Ağacın kökü birdir; sağlam, güçlü ve derinlere uzanır. Ama dalları birbirinden farklı yönlere uzanır, farklı yapraklar açar, farklı meyveler verir. Tıpkı Türk milletinin geniş coğrafyasındaki çeşitliliği gibi…
Türk dünyası, bir ağacın dallarıdır aslında.
Ortak bir kökten beslenen, tarih boyunca aynı topraklardan filizlenmiş ve aynı kültürel iklimde büyümüş dallar…
Bu kökün adı Türk’tür. Gövdeyi güçlü kılan, bu derin ve sağlam bağdır.
Ancak dallar –Azerbaycan, Türkmen, Özbek, Kazak, Kırgız, Tatar, Uygur ve daha niceleri– kendine özgü renkleri ve desenleriyle bu büyük ağacın görkemini tamamlar.
Azerbaycan’ın muğamıyla başlayan bir ezgi, Türkmenlerin halılarındaki motiflerde yankılanır. Özbeklerin baharatlı mutfaklarından yükselen tat, Kazak bozkırlarının rüzgarına karışır. Kırgızların destanlarında yankılanan kahramanlık, Başkurt, Çuvaş, Gagauz ve Tatarların türküleriyle kanatlanır.
Uygurların ince sanatında hissedilen duygu, Anadolu’nun ağıtlarında yeniden hayat bulur.
Her biri kendi renginde, kendi sesinde ama aynı kökün gücünde birleşir.
Bu zenginlik, ayrılığın değil birlikteliğin işaretidir.
Dalların farklı olması, ağacın köküne ihanet değil, onun yaşam gücünün bir kanıtıdır.
Ne kadar çeşitlilik olursa olsun, aynı gövdeden beslenen bu dallar, her fırtınaya karşı birlikte direnir.
Çünkü Türk milleti, binlerce yıl boyunca her türlü zorluk karşısında dayanışmanın gücünü göstermiştir.
Ancak, bazen bu farklılıkları birer ayrılık gibi görmek isteyenler çıkar.

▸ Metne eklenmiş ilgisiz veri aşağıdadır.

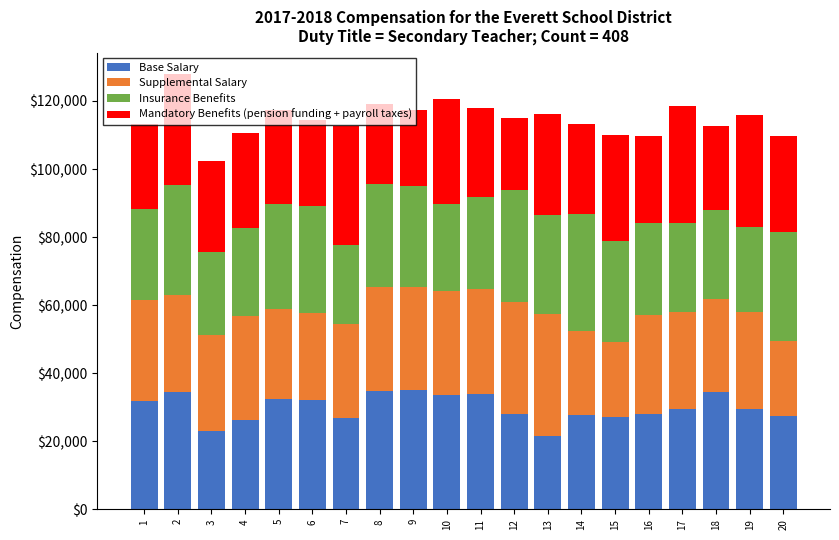

What is the lowest value of the Base Salary series?

21450.1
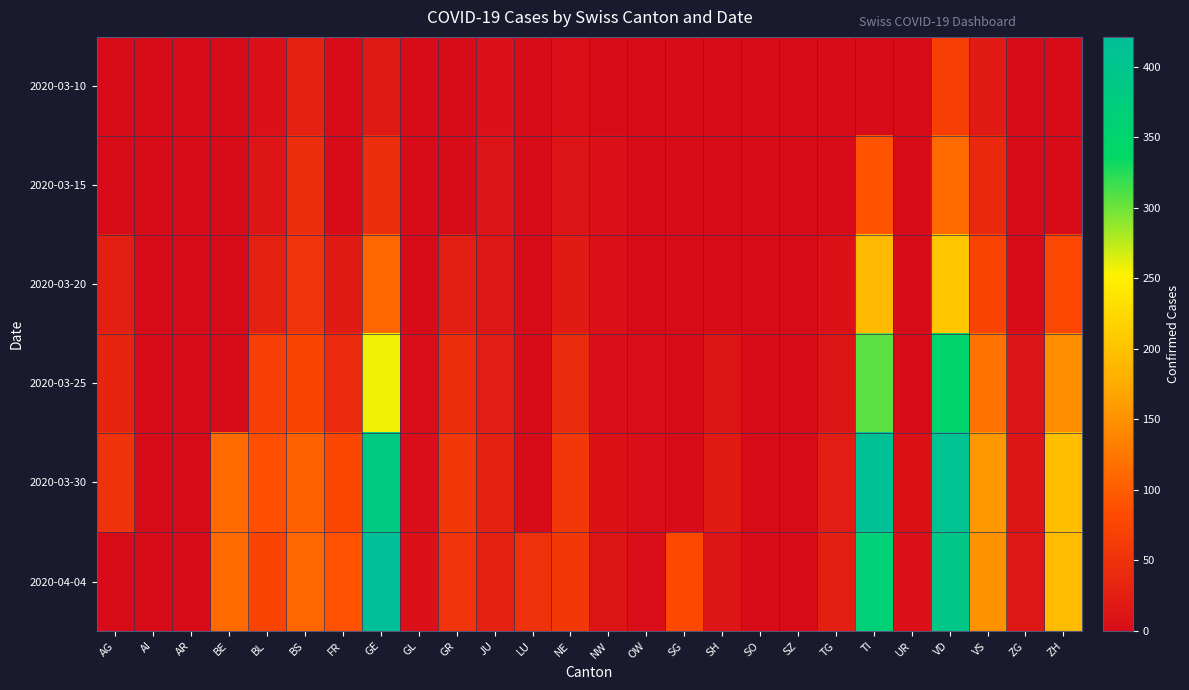

How many data points does each series have?

26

Türk dünyasının çeşitliliği, sanki bölünmüşlükmüş gibi anlatılmaya çalışılır.
Oysa kök aynıysa, dalların ayrı olması neyi değiştirir ki?
Bir ağaç, dallarıyla büyür. Bir millet, çeşitliliğiyle zenginleşir.

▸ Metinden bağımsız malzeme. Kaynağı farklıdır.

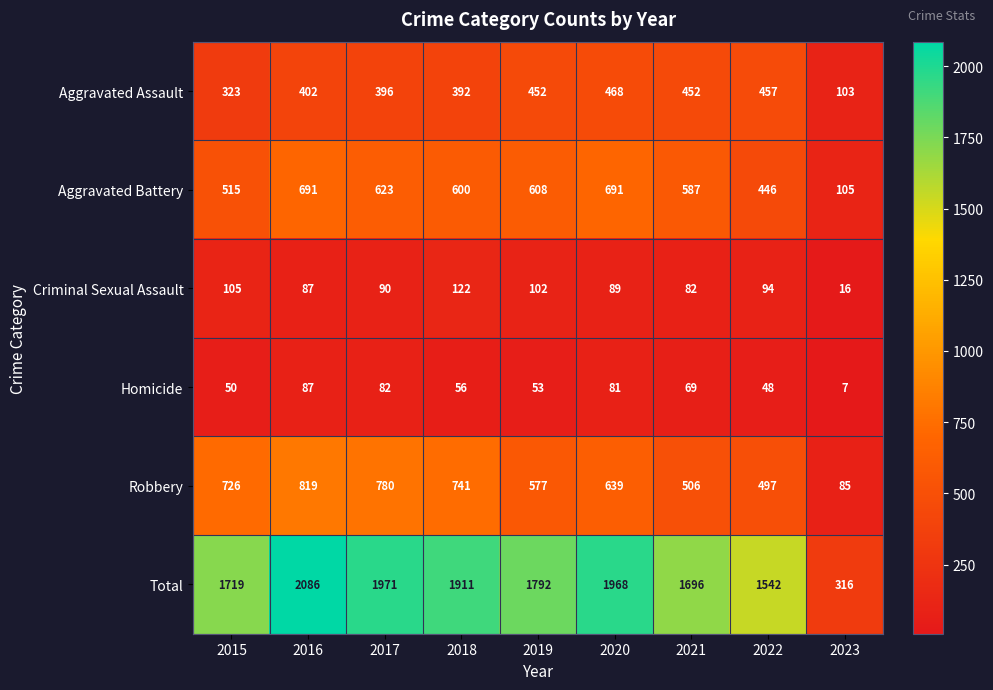

How many categories are shown in the chart?

9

Farklılıklar, bizi biz yapan öz değerlerdir.
Bugün, Türk dünyasının her bir köşesinde aynı dilek yükseliyor:
Birlik ve kardeşlik.
Ortak bir tarih, ortak bir kültür, ortak bir hedef…
Kökümüz bir olduğu gibi, geleceğimiz de bir olabilir.

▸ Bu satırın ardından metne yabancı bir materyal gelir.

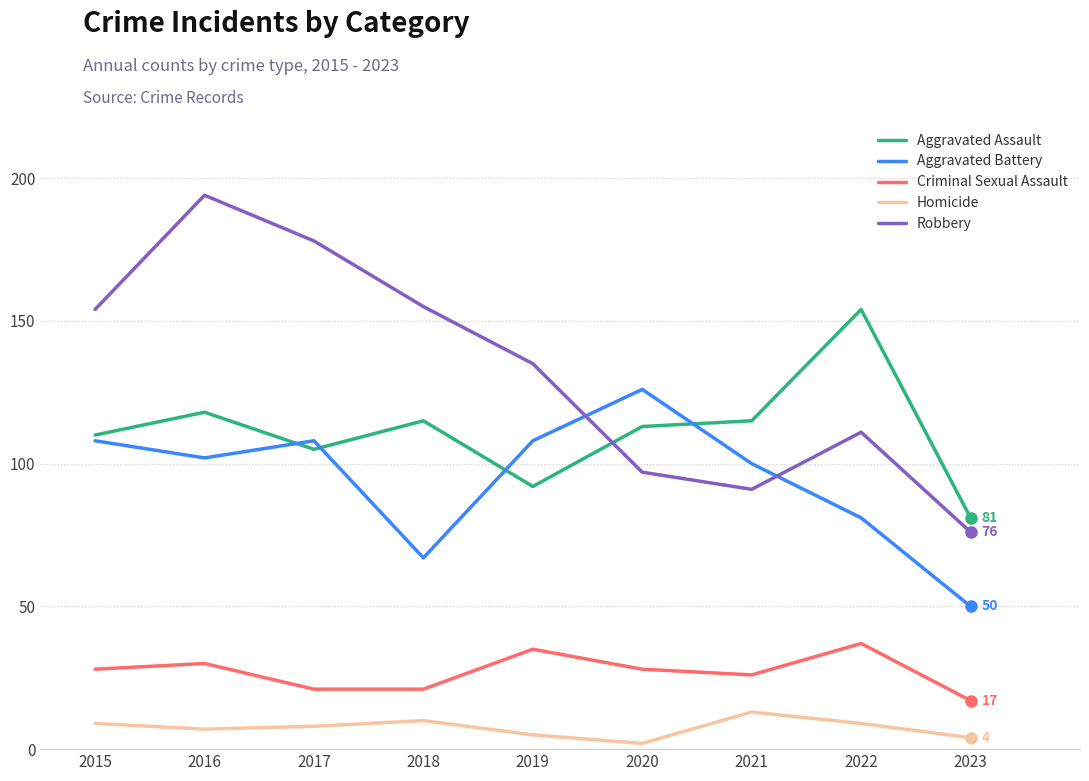

What is the highest value of the Criminal Sexual Assault series?

37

Yeter ki birbirimizi anlayalım, dinleyelim ve bu büyük ağacın her bir dalının değerini bilelim.
Unutmayalım, ne kadar dallara ayrılsak da hepimiz aynı kökten besleniyoruz.
Ve o kök, dünyaya kök salmaya devam edecek. Kökümüzden aldığımız güçle büyüyecek, dallarımızla gökyüzüne uzanacağız.
Çünkü biz Türk milletiyiz: Bir ağacın dalları, bir kökün meyvesiyiz.